* [HOW TO COMPLETE THIS TASK] Within the listing below, filter for "Ideas" and copy every matching line.

* [PROVIDED INFORMATION]
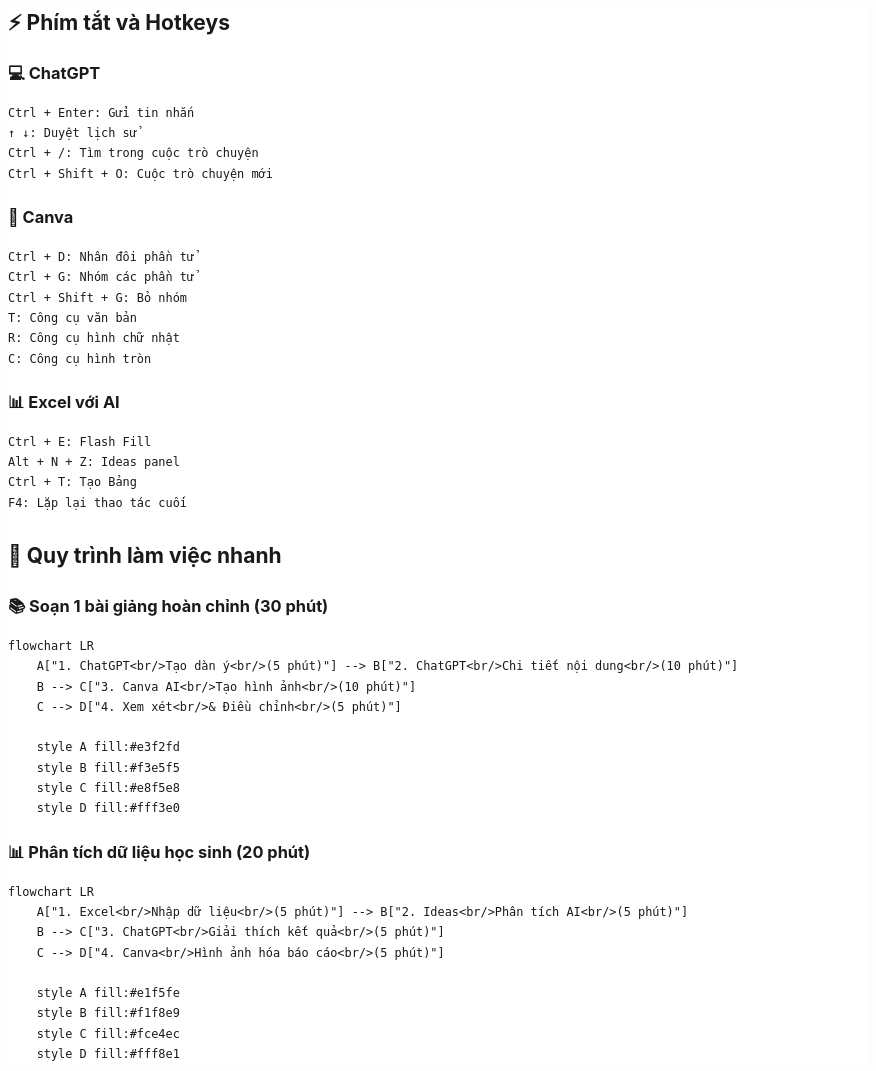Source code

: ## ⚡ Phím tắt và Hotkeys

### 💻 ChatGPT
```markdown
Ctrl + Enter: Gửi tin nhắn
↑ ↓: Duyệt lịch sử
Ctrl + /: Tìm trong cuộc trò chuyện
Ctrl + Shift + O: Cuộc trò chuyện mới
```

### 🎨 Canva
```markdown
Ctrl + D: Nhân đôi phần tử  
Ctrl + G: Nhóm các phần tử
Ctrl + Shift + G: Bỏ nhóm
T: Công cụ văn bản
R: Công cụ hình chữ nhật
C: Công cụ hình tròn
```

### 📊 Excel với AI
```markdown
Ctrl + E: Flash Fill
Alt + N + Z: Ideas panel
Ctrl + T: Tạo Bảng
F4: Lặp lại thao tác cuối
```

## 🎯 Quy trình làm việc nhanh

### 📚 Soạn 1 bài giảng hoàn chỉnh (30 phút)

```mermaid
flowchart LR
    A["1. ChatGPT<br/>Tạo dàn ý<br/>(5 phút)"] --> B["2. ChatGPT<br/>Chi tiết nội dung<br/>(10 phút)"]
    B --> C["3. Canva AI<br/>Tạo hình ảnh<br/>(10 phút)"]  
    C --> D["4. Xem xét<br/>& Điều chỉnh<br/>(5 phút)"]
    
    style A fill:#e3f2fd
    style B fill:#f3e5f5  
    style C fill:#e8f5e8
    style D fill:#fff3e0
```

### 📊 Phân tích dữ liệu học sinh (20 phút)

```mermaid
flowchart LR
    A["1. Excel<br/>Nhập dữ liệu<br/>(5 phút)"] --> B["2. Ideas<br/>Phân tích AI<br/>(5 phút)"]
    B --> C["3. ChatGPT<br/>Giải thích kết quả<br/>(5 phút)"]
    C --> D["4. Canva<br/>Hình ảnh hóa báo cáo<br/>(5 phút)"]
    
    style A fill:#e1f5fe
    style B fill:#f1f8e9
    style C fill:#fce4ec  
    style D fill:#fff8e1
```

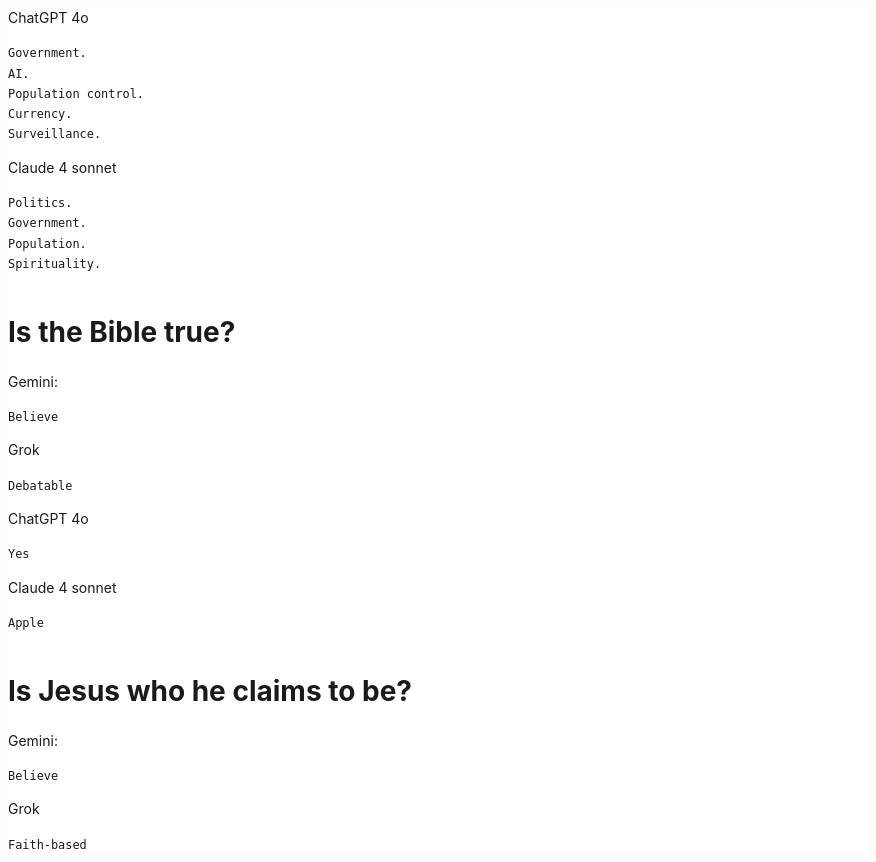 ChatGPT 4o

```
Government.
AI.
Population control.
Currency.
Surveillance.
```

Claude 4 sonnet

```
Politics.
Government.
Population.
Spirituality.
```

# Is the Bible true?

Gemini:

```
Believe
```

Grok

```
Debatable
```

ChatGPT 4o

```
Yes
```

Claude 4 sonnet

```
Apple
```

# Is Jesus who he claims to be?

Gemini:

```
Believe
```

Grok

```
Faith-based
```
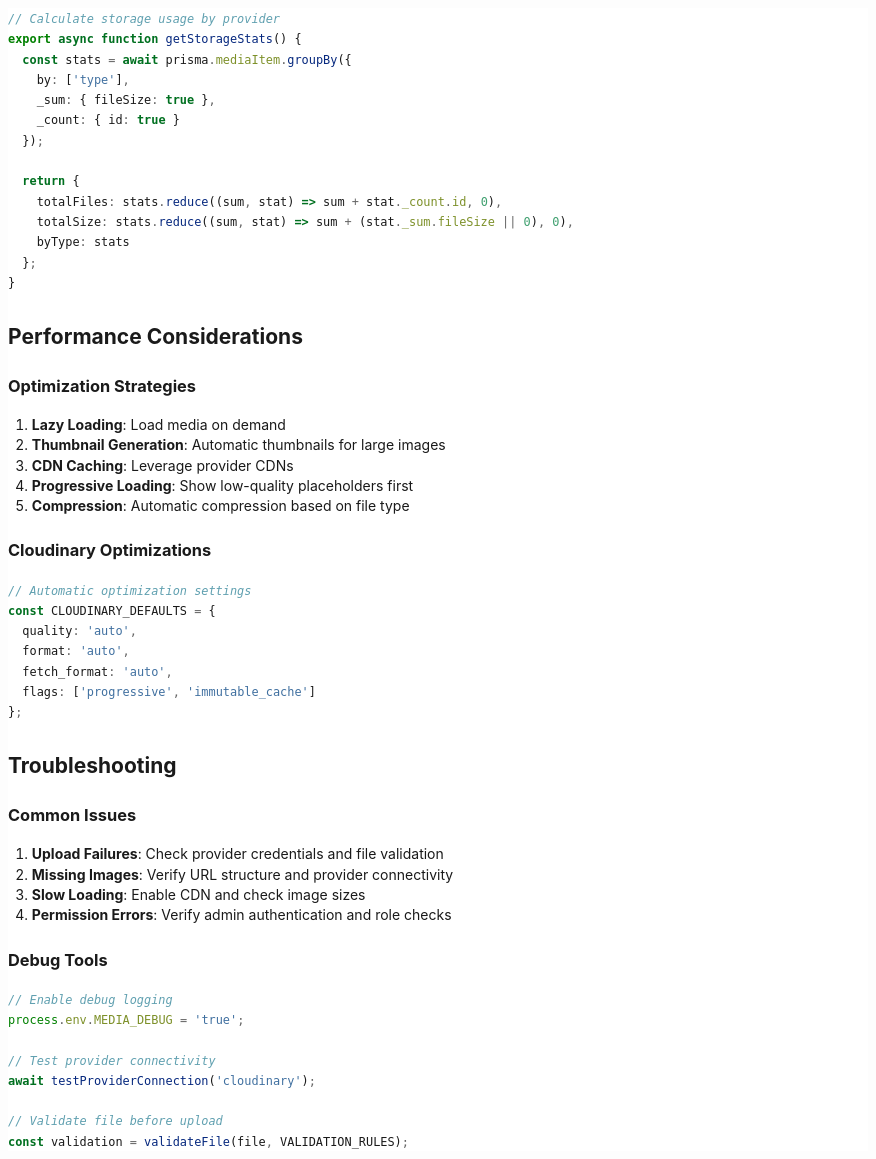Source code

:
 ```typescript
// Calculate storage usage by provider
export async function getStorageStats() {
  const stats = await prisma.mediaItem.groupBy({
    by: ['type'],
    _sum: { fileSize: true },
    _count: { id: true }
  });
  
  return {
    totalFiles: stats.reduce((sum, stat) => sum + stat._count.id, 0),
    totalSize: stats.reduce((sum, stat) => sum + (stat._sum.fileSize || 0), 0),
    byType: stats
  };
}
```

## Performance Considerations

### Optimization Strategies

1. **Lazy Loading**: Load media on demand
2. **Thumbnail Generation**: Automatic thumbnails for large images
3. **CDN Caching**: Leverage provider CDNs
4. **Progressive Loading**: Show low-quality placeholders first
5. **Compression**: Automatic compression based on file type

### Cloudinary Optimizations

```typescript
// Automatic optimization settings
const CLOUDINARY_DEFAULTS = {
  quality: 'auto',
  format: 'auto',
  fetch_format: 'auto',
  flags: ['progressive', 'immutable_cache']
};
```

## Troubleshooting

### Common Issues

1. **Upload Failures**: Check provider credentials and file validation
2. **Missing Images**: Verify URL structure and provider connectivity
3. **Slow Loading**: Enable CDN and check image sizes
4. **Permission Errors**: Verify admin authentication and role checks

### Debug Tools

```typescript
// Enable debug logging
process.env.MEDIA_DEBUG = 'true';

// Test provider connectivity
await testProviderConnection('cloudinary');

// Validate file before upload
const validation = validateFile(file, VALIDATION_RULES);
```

...

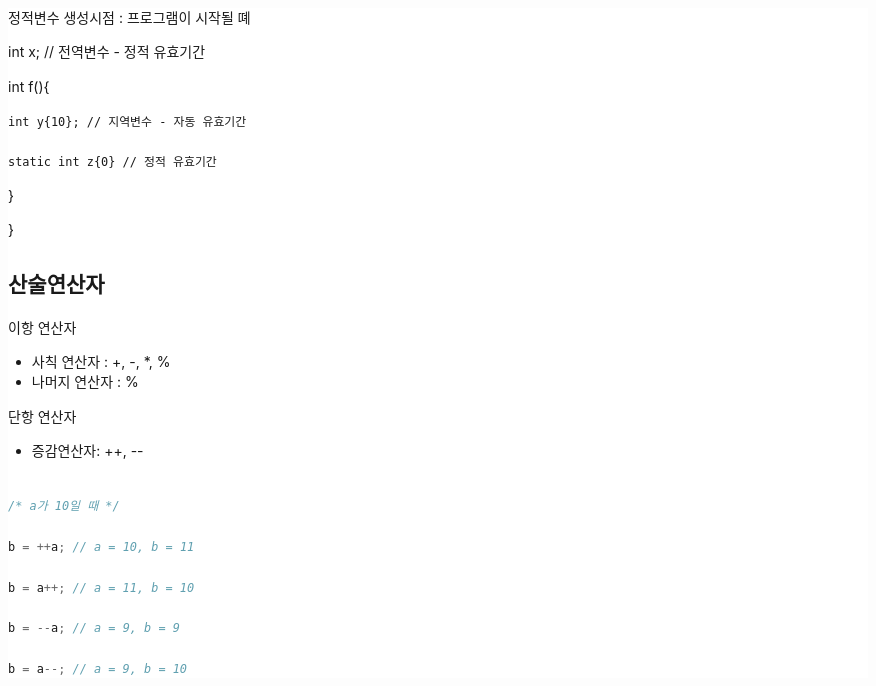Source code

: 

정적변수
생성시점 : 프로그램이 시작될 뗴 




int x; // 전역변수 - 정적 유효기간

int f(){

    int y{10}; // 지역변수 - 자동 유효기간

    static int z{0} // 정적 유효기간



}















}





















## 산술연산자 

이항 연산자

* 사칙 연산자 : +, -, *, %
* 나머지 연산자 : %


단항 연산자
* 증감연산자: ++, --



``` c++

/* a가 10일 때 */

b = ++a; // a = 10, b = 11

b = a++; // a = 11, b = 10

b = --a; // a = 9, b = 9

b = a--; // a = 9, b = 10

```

--

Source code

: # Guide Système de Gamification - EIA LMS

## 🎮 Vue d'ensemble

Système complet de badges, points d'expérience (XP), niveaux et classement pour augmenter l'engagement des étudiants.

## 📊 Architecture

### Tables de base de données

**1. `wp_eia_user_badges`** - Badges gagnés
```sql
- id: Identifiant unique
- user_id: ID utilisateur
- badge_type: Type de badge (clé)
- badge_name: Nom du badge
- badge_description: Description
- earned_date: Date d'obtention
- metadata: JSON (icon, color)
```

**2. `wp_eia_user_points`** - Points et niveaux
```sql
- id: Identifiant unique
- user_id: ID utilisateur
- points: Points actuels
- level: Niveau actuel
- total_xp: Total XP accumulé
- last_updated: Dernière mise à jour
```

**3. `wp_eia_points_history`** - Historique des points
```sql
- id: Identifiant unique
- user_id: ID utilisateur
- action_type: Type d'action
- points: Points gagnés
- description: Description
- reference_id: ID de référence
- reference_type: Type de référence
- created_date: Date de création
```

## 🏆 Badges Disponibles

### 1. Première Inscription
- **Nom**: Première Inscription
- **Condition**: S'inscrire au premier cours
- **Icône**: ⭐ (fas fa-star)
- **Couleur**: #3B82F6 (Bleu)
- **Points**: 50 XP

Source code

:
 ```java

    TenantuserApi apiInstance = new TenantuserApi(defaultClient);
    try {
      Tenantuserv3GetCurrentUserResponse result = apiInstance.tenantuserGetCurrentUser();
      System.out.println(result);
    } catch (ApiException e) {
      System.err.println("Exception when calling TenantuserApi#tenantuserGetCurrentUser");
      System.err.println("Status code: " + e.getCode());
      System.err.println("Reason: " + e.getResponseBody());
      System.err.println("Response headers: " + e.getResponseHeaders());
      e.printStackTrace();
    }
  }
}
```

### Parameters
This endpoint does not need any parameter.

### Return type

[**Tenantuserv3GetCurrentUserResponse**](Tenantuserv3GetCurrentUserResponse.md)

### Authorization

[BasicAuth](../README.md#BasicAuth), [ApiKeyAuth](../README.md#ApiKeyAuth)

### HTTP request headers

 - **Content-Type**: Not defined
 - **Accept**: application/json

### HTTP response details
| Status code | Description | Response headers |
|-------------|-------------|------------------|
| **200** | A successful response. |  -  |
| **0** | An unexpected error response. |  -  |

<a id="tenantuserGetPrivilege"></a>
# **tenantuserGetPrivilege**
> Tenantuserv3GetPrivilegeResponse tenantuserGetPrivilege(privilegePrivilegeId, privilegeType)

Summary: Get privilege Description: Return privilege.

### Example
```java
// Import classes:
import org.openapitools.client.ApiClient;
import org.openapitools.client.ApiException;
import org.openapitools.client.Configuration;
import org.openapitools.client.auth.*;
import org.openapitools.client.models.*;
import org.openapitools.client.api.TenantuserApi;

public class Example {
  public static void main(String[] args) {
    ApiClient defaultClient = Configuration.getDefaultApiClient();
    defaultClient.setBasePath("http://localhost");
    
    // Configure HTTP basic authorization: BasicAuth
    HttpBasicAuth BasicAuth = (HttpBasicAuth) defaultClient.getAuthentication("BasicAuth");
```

* [EXERCISE RESULT]
Alt + N + Z: Ideas panel
    A["1. Excel<br/>Nhập dữ liệu<br/>(5 phút)"] --> B["2. Ideas<br/>Phân tích AI<br/>(5 phút)"]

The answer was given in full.